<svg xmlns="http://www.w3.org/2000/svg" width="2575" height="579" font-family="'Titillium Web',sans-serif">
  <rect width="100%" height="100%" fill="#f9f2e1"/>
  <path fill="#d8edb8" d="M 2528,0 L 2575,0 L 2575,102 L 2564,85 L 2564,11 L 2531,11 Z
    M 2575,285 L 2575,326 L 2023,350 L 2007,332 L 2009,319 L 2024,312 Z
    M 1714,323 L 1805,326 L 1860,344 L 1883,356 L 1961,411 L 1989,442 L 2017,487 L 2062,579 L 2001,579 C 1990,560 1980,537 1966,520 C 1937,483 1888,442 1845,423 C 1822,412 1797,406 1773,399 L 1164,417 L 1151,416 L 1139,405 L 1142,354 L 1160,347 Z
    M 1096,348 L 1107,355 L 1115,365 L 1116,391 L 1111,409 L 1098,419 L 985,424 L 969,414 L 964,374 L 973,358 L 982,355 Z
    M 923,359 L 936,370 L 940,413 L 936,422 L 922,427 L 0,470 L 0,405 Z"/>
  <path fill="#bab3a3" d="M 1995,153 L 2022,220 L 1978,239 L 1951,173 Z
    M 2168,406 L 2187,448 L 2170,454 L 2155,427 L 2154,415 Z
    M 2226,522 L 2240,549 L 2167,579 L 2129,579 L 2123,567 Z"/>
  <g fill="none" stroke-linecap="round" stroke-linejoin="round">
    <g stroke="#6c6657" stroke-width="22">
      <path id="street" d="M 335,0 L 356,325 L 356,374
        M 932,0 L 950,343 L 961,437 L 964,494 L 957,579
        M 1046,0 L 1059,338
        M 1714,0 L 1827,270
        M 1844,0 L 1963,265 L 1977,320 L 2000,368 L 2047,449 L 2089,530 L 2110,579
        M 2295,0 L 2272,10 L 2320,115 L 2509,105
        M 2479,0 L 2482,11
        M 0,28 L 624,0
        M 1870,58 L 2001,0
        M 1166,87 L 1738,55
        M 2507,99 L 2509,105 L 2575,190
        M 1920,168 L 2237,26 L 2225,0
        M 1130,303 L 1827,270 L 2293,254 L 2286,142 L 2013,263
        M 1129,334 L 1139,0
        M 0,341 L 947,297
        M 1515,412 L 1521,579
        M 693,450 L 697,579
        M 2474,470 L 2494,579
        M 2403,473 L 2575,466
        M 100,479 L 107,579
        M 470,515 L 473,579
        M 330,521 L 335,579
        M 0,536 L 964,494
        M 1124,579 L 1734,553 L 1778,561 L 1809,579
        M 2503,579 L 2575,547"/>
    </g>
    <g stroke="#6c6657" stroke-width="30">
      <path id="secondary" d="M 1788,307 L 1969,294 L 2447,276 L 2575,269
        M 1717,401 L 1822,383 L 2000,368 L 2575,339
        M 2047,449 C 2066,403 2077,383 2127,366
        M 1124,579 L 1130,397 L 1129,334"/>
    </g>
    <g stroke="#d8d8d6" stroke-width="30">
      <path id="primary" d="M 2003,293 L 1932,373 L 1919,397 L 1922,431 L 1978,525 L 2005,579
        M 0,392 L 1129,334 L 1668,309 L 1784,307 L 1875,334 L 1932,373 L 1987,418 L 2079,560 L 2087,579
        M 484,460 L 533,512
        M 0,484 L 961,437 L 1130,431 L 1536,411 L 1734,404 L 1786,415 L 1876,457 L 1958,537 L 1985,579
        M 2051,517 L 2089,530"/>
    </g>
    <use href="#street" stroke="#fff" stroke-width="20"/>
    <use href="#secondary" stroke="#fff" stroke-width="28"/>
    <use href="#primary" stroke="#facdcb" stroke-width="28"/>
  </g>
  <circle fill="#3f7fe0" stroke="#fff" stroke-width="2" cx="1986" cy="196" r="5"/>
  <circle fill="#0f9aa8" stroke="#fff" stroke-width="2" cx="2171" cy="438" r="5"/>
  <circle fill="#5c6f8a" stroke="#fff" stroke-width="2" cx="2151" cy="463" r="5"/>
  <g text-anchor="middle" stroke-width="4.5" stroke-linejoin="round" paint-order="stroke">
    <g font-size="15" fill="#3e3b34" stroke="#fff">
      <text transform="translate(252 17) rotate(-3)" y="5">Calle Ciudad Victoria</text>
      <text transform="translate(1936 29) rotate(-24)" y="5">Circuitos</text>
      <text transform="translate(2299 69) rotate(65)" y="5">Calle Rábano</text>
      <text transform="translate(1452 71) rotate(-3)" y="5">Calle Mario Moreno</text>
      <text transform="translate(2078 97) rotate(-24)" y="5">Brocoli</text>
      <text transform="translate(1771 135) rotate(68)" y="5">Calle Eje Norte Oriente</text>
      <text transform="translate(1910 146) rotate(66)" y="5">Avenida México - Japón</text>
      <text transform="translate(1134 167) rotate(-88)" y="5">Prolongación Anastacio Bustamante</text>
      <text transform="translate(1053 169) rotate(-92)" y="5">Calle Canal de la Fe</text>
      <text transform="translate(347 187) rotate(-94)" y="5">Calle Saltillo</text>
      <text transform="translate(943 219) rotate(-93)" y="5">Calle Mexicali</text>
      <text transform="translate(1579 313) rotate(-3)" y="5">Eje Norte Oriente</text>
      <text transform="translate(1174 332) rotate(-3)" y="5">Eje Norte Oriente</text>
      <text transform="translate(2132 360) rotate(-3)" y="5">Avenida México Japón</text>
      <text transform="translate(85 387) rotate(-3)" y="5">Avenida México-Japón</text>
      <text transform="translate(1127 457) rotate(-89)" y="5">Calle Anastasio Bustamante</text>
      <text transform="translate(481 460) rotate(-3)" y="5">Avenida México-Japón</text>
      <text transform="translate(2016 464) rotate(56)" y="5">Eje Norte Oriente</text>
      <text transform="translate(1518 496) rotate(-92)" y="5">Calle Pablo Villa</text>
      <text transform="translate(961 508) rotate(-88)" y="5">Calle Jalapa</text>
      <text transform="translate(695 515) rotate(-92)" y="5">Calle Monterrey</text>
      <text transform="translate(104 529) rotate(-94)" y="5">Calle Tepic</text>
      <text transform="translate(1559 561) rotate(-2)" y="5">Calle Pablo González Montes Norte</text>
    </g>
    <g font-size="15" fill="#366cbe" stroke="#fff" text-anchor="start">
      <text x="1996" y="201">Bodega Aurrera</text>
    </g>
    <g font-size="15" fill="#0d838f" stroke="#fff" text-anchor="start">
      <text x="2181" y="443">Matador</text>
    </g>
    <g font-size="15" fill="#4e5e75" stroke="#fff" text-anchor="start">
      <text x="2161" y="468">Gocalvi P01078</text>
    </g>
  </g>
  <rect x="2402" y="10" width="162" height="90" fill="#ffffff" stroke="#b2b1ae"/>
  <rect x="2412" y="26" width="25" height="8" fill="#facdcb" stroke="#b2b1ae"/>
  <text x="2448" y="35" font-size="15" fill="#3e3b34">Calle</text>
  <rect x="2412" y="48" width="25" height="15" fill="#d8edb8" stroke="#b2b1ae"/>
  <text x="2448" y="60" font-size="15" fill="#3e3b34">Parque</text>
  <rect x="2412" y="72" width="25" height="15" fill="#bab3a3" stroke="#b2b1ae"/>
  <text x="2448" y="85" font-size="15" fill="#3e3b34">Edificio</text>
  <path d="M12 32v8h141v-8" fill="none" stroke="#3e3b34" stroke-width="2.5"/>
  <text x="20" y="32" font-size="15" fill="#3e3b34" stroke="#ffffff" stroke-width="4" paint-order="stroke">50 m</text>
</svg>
────────────────
- _PROBLEM TO SOLVE_
Output the listing above without altering a single character.

- _EXERCISE SOLUTION_
<svg xmlns="http://www.w3.org/2000/svg" width="2575" height="579" font-family="'Titillium Web',sans-serif">
  <rect width="100%" height="100%" fill="#f9f2e1"/>
  <path fill="#d8edb8" d="M 2528,0 L 2575,0 L 2575,102 L 2564,85 L 2564,11 L 2531,11 Z
    M 2575,285 L 2575,326 L 2023,350 L 2007,332 L 2009,319 L 2024,312 Z
    M 1714,323 L 1805,326 L 1860,344 L 1883,356 L 1961,411 L 1989,442 L 2017,487 L 2062,579 L 2001,579 C 1990,560 1980,537 1966,520 C 1937,483 1888,442 1845,423 C 1822,412 1797,406 1773,399 L 1164,417 L 1151,416 L 1139,405 L 1142,354 L 1160,347 Z
    M 1096,348 L 1107,355 L 1115,365 L 1116,391 L 1111,409 L 1098,419 L 985,424 L 969,414 L 964,374 L 973,358 L 982,355 Z
    M 923,359 L 936,370 L 940,413 L 936,422 L 922,427 L 0,470 L 0,405 Z"/>
  <path fill="#bab3a3" d="M 1995,153 L 2022,220 L 1978,239 L 1951,173 Z
    M 2168,406 L 2187,448 L 2170,454 L 2155,427 L 2154,415 Z
    M 2226,522 L 2240,549 L 2167,579 L 2129,579 L 2123,567 Z"/>
  <g fill="none" stroke-linecap="round" stroke-linejoin="round">
    <g stroke="#6c6657" stroke-width="22">
      <path id="street" d="M 335,0 L 356,325 L 356,374
        M 932,0 L 950,343 L 961,437 L 964,494 L 957,579
        M 1046,0 L 1059,338
        M 1714,0 L 1827,270
        M 1844,0 L 1963,265 L 1977,320 L 2000,368 L 2047,449 L 2089,530 L 2110,579
        M 2295,0 L 2272,10 L 2320,115 L 2509,105
        M 2479,0 L 2482,11
        M 0,28 L 624,0
        M 1870,58 L 2001,0
        M 1166,87 L 1738,55
        M 2507,99 L 2509,105 L 2575,190
        M 1920,168 L 2237,26 L 2225,0
        M 1130,303 L 1827,270 L 2293,254 L 2286,142 L 2013,263
        M 1129,334 L 1139,0
        M 0,341 L 947,297
        M 1515,412 L 1521,579
        M 693,450 L 697,579
        M 2474,470 L 2494,579
        M 2403,473 L 2575,466
        M 100,479 L 107,579
        M 470,515 L 473,579
        M 330,521 L 335,579
        M 0,536 L 964,494
        M 1124,579 L 1734,553 L 1778,561 L 1809,579
        M 2503,579 L 2575,547"/>
    </g>
    <g stroke="#6c6657" stroke-width="30">
      <path id="secondary" d="M 1788,307 L 1969,294 L 2447,276 L 2575,269
        M 1717,401 L 1822,383 L 2000,368 L 2575,339
        M 2047,449 C 2066,403 2077,383 2127,366
        M 1124,579 L 1130,397 L 1129,334"/>
    </g>
    <g stroke="#d8d8d6" stroke-width="30">
      <path id="primary" d="M 2003,293 L 1932,373 L 1919,397 L 1922,431 L 1978,525 L 2005,579
        M 0,392 L 1129,334 L 1668,309 L 1784,307 L 1875,334 L 1932,373 L 1987,418 L 2079,560 L 2087,579
        M 484,460 L 533,512
        M 0,484 L 961,437 L 1130,431 L 1536,411 L 1734,404 L 1786,415 L 1876,457 L 1958,537 L 1985,579
        M 2051,517 L 2089,530"/>
    </g>
    <use href="#street" stroke="#fff" stroke-width="20"/>
    <use href="#secondary" stroke="#fff" stroke-width="28"/>
    <use href="#primary" stroke="#facdcb" stroke-width="28"/>
  </g>
  <circle fill="#3f7fe0" stroke="#fff" stroke-width="2" cx="1986" cy="196" r="5"/>
  <circle fill="#0f9aa8" stroke="#fff" stroke-width="2" cx="2171" cy="438" r="5"/>
  <circle fill="#5c6f8a" stroke="#fff" stroke-width="2" cx="2151" cy="463" r="5"/>
  <g text-anchor="middle" stroke-width="4.5" stroke-linejoin="round" paint-order="stroke">
    <g font-size="15" fill="#3e3b34" stroke="#fff">
      <text transform="translate(252 17) rotate(-3)" y="5">Calle Ciudad Victoria</text>
      <text transform="translate(1936 29) rotate(-24)" y="5">Circuitos</text>
      <text transform="translate(2299 69) rotate(65)" y="5">Calle Rábano</text>
      <text transform="translate(1452 71) rotate(-3)" y="5">Calle Mario Moreno</text>
      <text transform="translate(2078 97) rotate(-24)" y="5">Brocoli</text>
      <text transform="translate(1771 135) rotate(68)" y="5">Calle Eje Norte Oriente</text>
      <text transform="translate(1910 146) rotate(66)" y="5">Avenida México - Japón</text>
      <text transform="translate(1134 167) rotate(-88)" y="5">Prolongación Anastacio Bustamante</text>
      <text transform="translate(1053 169) rotate(-92)" y="5">Calle Canal de la Fe</text>
      <text transform="translate(347 187) rotate(-94)" y="5">Calle Saltillo</text>
      <text transform="translate(943 219) rotate(-93)" y="5">Calle Mexicali</text>
      <text transform="translate(1579 313) rotate(-3)" y="5">Eje Norte Oriente</text>
      <text transform="translate(1174 332) rotate(-3)" y="5">Eje Norte Oriente</text>
      <text transform="translate(2132 360) rotate(-3)" y="5">Avenida México Japón</text>
      <text transform="translate(85 387) rotate(-3)" y="5">Avenida México-Japón</text>
      <text transform="translate(1127 457) rotate(-89)" y="5">Calle Anastasio Bustamante</text>
      <text transform="translate(481 460) rotate(-3)" y="5">Avenida México-Japón</text>
      <text transform="translate(2016 464) rotate(56)" y="5">Eje Norte Oriente</text>
      <text transform="translate(1518 496) rotate(-92)" y="5">Calle Pablo Villa</text>
      <text transform="translate(961 508) rotate(-88)" y="5">Calle Jalapa</text>
      <text transform="translate(695 515) rotate(-92)" y="5">Calle Monterrey</text>
      <text transform="translate(104 529) rotate(-94)" y="5">Calle Tepic</text>
      <text transform="translate(1559 561) rotate(-2)" y="5">Calle Pablo González Montes Norte</text>
    </g>
    <g font-size="15" fill="#366cbe" stroke="#fff" text-anchor="start">
      <text x="1996" y="201">Bodega Aurrera</text>
    </g>
    <g font-size="15" fill="#0d838f" stroke="#fff" text-anchor="start">
      <text x="2181" y="443">Matador</text>
    </g>
    <g font-size="15" fill="#4e5e75" stroke="#fff" text-anchor="start">
      <text x="2161" y="468">Gocalvi P01078</text>
    </g>
  </g>
  <rect x="2402" y="10" width="162" height="90" fill="#ffffff" stroke="#b2b1ae"/>
  <rect x="2412" y="26" width="25" height="8" fill="#facdcb" stroke="#b2b1ae"/>
  <text x="2448" y="35" font-size="15" fill="#3e3b34">Calle</text>
  <rect x="2412" y="48" width="25" height="15" fill="#d8edb8" stroke="#b2b1ae"/>
  <text x="2448" y="60" font-size="15" fill="#3e3b34">Parque</text>
  <rect x="2412" y="72" width="25" height="15" fill="#bab3a3" stroke="#b2b1ae"/>
  <text x="2448" y="85" font-size="15" fill="#3e3b34">Edificio</text>
  <path d="M12 32v8h141v-8" fill="none" stroke="#3e3b34" stroke-width="2.5"/>
  <text x="20" y="32" font-size="15" fill="#3e3b34" stroke="#ffffff" stroke-width="4" paint-order="stroke">50 m</text>
</svg>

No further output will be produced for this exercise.